Perhaps it should be. The question to ask is, “How do you turn people who LIKE your brand into people who LOVE your brand?”
There are marketing experts who will tell you that it’s all about mastering social media; that getting people to love your brand is about finding new ways to be relevant, funny, clever, engaging and entertaining online. No doubt, social media can elevate awareness for your company and your brand and pave the way to new customers and new markets.
Social media can also backfire spectacularly when acquiring online “likes” becomes disassociated from basic, real-world customer service.
Case in point: I’ve had my personal and business accounts with the same national bank for more than a decade. The helpful employees showcased on the bank’s social media pages are nothing like the staff at our local branch who are disempowered from providing customers with any real service solutions. After two weeks of phone tag (the branch’s employees do not have voice mail) and another 45-minutes spent waiting at the branch, I was finally able to see “my” designated personal banker who, it turns out, didn’t remember me, and who said that he was not authorized to reverse the $10 service fee that had become the tipping point for my dissatisfaction. I’ve decided to let the bank have its $10 service fee, while I start the process of moving my accounts over to my local credit union.
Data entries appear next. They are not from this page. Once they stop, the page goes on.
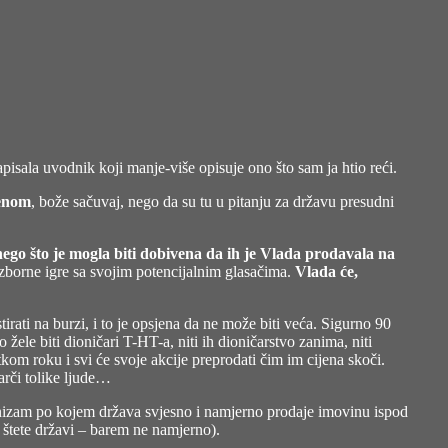
pisala uvodnik koji manje-više opisuje ono što sam ja htio reći.
denom
, bože sačuvaj, nego da su tu u pitanju za državu presudni
 nego što je mogla biti dobivena da ih je Vlada prodavala na
dizborne igre sa svojim potencijalnim glasačima.
Vlada će,
rati na burzi, i to je opsjena da ne može biti veća. Sigurno 90
žele biti dioničari T-HT-a, niti ih dioničarstvo zanima, niti
tkom roku i svi će svoje akcije preprodati čim im cijena skoči.
garči tolike ljude…
ehanizam po kojem država svjesno i namjerno prodaje imovinu ispod
je štete državi – barem ne namjerno).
In Lee Cockerell’s book, The Customer Rules, the former Disney executive shares 39 simple yet profound rules for “serving customers with such consistency, efficiency, creativity, and sincerity that they’ll never want to do business with anyone else.” His rules cover simple basics, from treating customers like family members to always being available, dressing professionally, listening carefully, being generous, and providing employees with the training and the authority to make things right.
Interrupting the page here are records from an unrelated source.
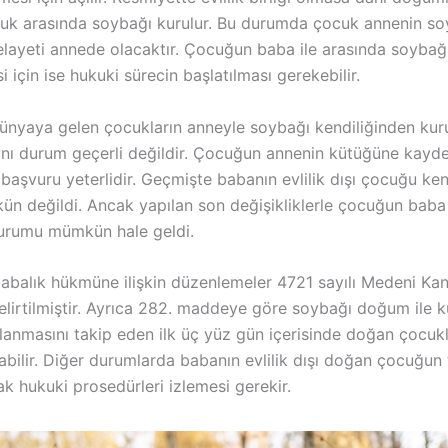
cuk arasında soybağı kurulur. Bu durumda çocuk annenin so
elayeti annede olacaktır. Çocuğun baba ile arasında soybağ
i için ise hukuki sürecin başlatılması gerekebilir.
 dünyaya gelen çocukların anneyle soybağı kendiliğinden kur
ynı durum geçerli değildir. Çocuğun annenin kütüğüne kayde
 başvuru yeterlidir. Geçmişte babanın evlilik dışı çocuğu ke
kün değildi. Ancak yapılan son değişikliklerle çocuğun baba
urumu mümkün hale geldi.
abalık hükmüne ilişkin düzenlemeler 4721 sayılı Medeni Kan
lirtilmiştir. Ayrıca 282. maddeye göre soybağı doğum ile kur
nlanmasını takip eden ilk üç yüz gün içerisinde doğan çocukl
abilir. Diğer durumlarda babanın evlilik dışı doğan çocuğun
k hukuki prosedürleri izlemesi gerekir.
When it comes to technology, Cockerell’s advice isn’t “Have a Facebook page” or “Grow your Twitter followers.” Instead, he tells business owners to “Have a geek on your team” (rule #29), i.e., someone who is plugged-into technology but also understands the value of 1:1 customer service.
“A techie with empathy is what you’re after, someone who can imagine walking in the shoes of your customers and sees the ways technology can be used to give them exactly what they want.”
Do you have a geek on your team? If you do, be sure to give them a big hug this Valentine’s Day.